— Begin DATA TO PROCESS —

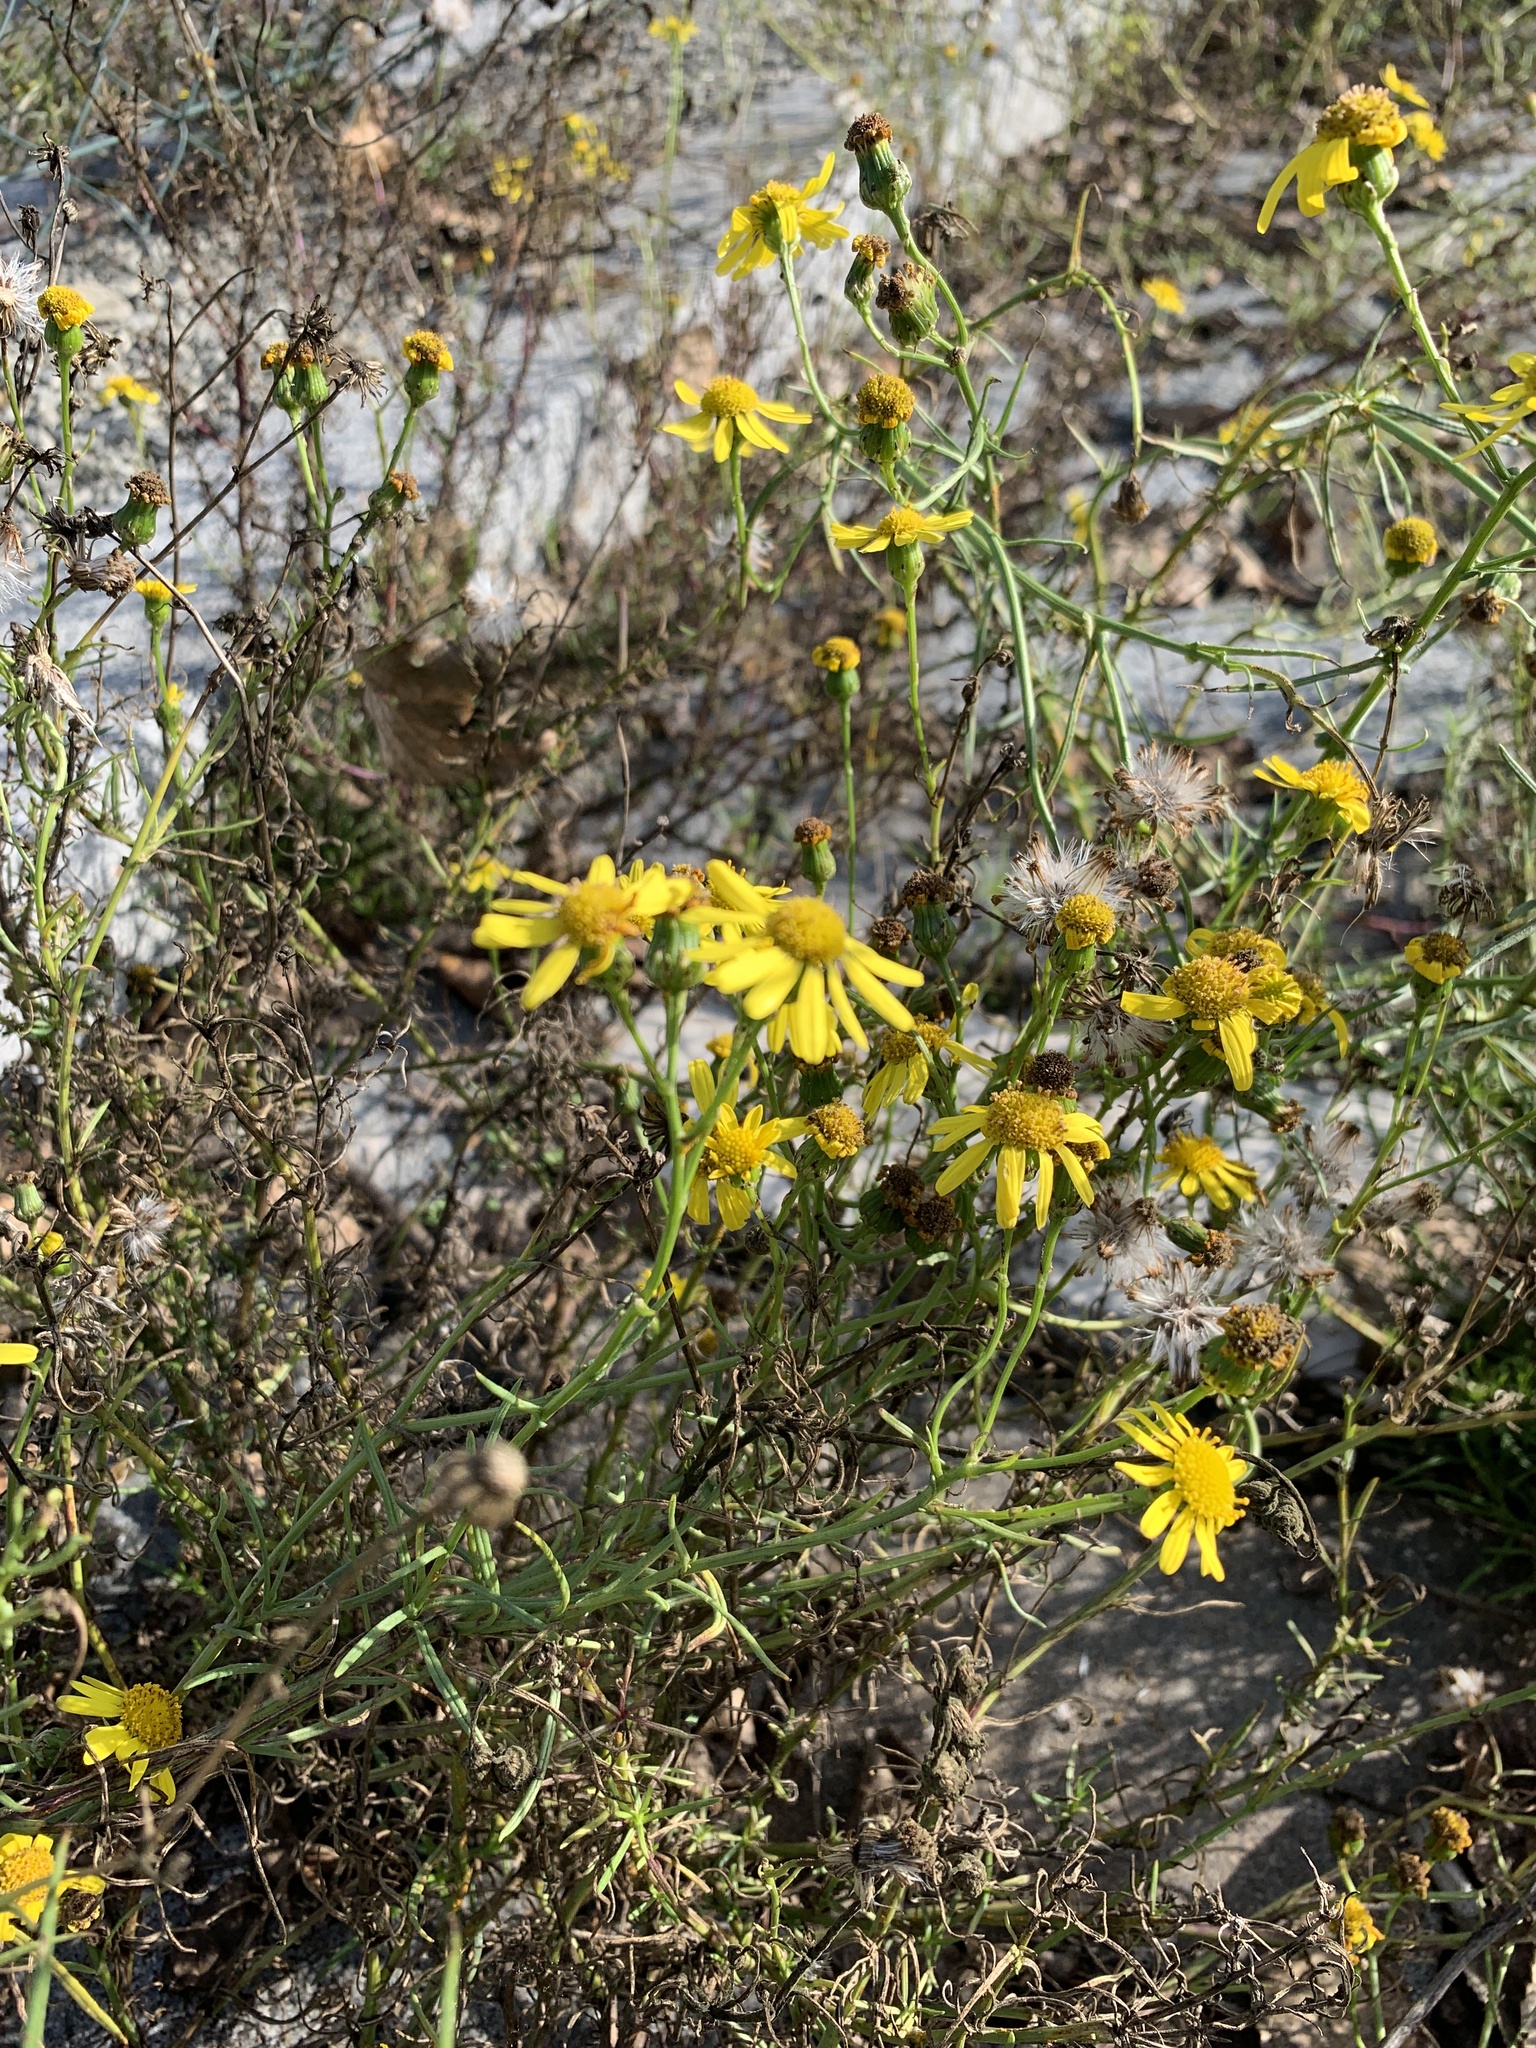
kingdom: Plantae
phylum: Tracheophyta
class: Magnoliopsida
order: Asterales
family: Asteraceae
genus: Senecio
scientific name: Senecio inaequidens
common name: Narrow-leaved ragwort
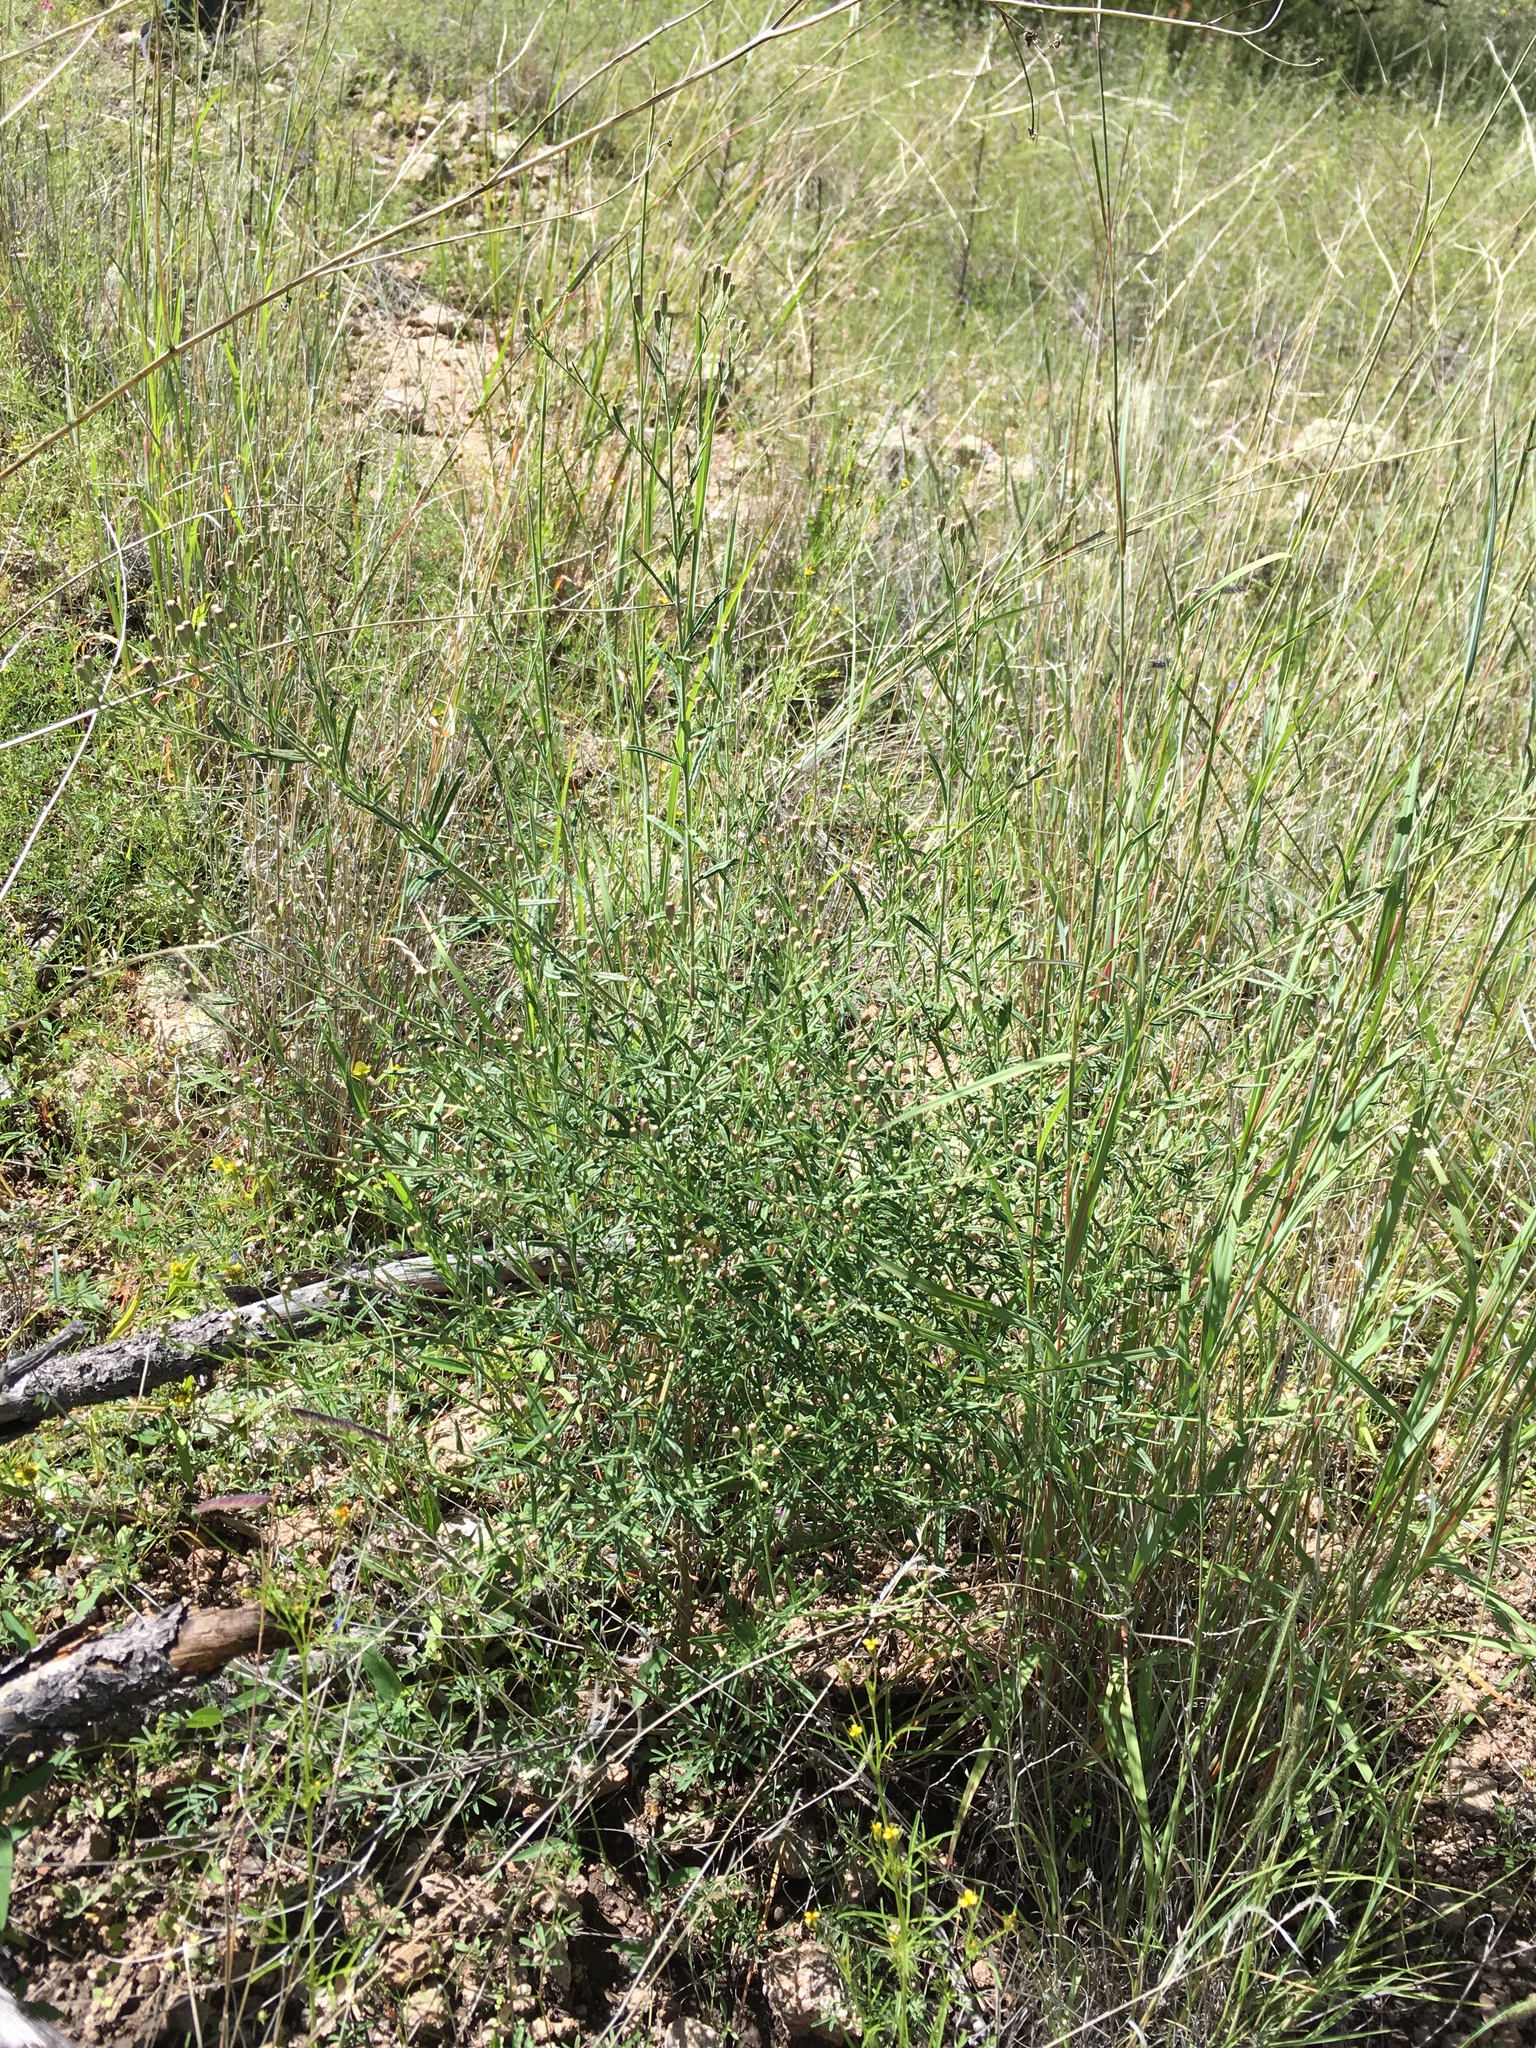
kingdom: Plantae
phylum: Tracheophyta
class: Magnoliopsida
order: Asterales
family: Asteraceae
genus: Brickellia
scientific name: Brickellia eupatorioides
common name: False boneset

— End DATA TO PROCESS —

:: TASK REQUIREMENTS ::
Rewrite the lines of every record above, replacing "common name" with "vernacular name" and keeping everything else the same. Omit the pictures from your answer.

:: WRITTEN REPLY ::
kingdom: Plantae
phylum: Tracheophyta
class: Magnoliopsida
order: Asterales
family: Asteraceae
genus: Senecio
scientific name: Senecio inaequidens
vernacular name: Narrow-leaved ragwort
kingdom: Plantae
phylum: Tracheophyta
class: Magnoliopsida
order: Asterales
family: Asteraceae
genus: Brickellia
scientific name: Brickellia eupatorioides
vernacular name: False boneset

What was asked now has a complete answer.